Ci venne detto che l’autorità militare ha minacciato la città di un bombardamento, se, il che non possiamo credere, dovesse essere adottata una tal misura estrema in una città di 160,000 anime, in una città ove risiede un sì gran numero de’nostri compatriotti, noi saremo obbligati, signor Maresciallo, di protestare presso V. E. in nome dei Governi, contro un atto di tal sorta.

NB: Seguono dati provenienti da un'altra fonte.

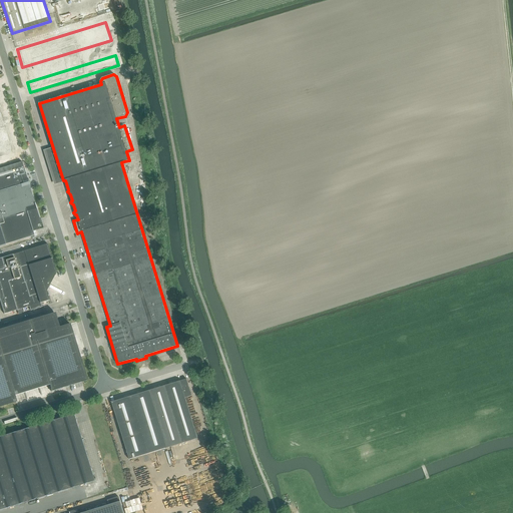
[(0,155),(15,151),(0,104),(0,155)]
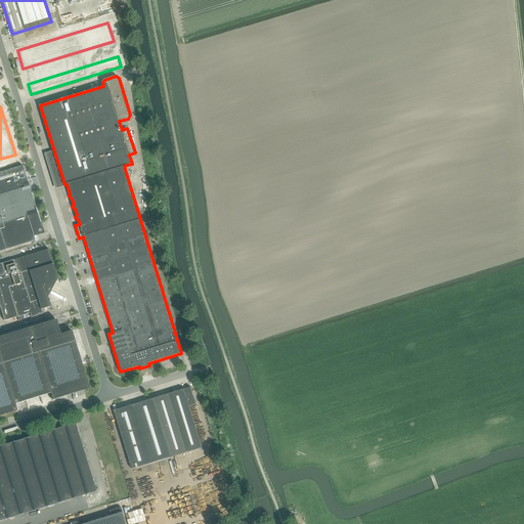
[(0,251),(35,241),(34,236),(39,234),(37,229),(42,227),(41,222),(40,222),(37,213),(29,186),(23,165),(0,172),(0,251)]
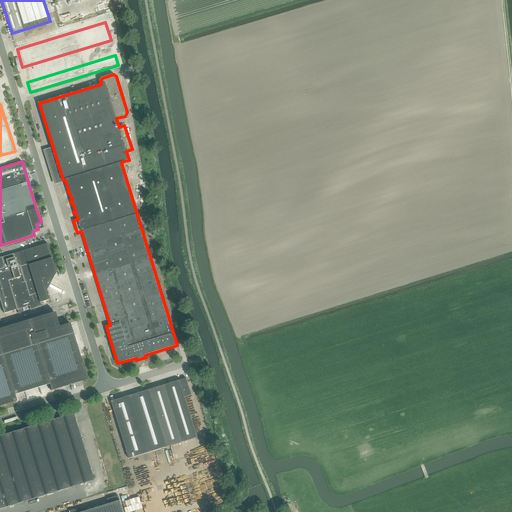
[(12,254),(0,257),(0,299),(4,313),(17,309),(18,313),(23,312),(22,308),(29,306),(30,310),(41,306),(40,302),(49,300),(46,291),(56,272),(47,243),(12,254)]
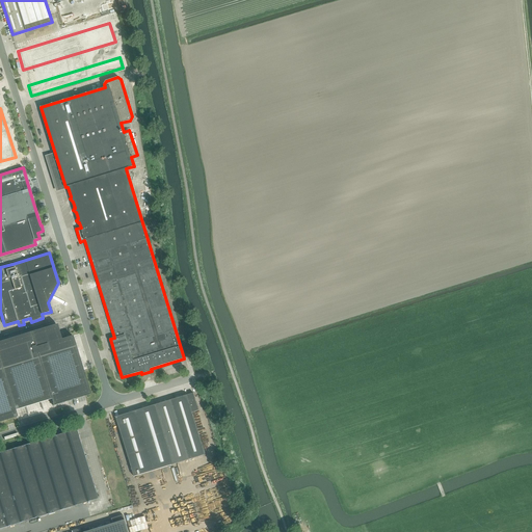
[(0,421),(17,417),(16,410),(51,399),(53,405),(90,394),(83,370),(73,337),(73,336),(61,339),(57,324),(31,331),(0,341),(0,421)]
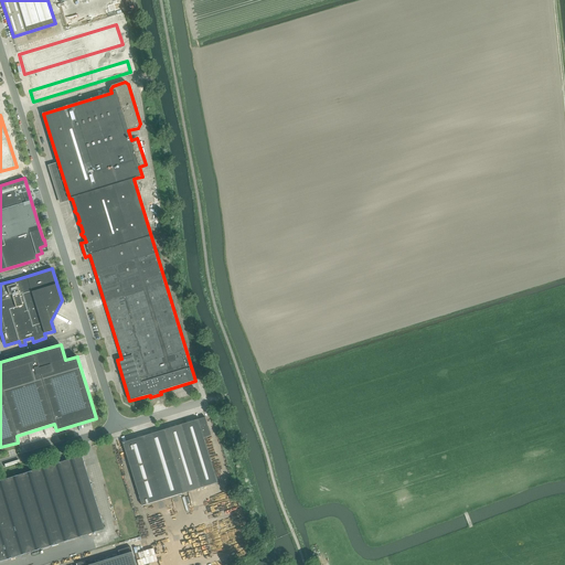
[(123,443),(142,505),(217,482),(204,438),(211,436),(205,417),(123,443)]
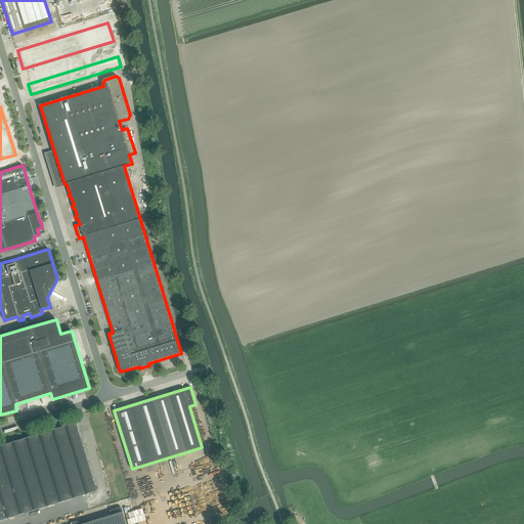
[(0,445),(0,520),(96,491),(75,423),(0,445)]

In ogni caso, facciamo conto abbastanza sulla vostra giustizia ed umanità, per sperare che V. E. ci farebbe avvertiti e ci accorderebbe il tempo necessario di poter mettere i nostri nazionali e le loro proprietà al sicuro dei danni a cui potrebbero trovarsi esposti, come si farebbe certamente in simile caso verso i sudditi austriaci nei nostri rispettivi paesi.

Aggradite, ecc.

Milano, 19 marzo 1848.

Ferd. Denois, Console generale di Francia.—Cav. Gaetti Deangeli, Console generale di Sardegna.—De Simoni, Console generale dello Stato Pontificio.—Raymond, Console Generale della Svizzera.—Cambel, Vice-Console Inglese.—Valerio, Console del Belgio.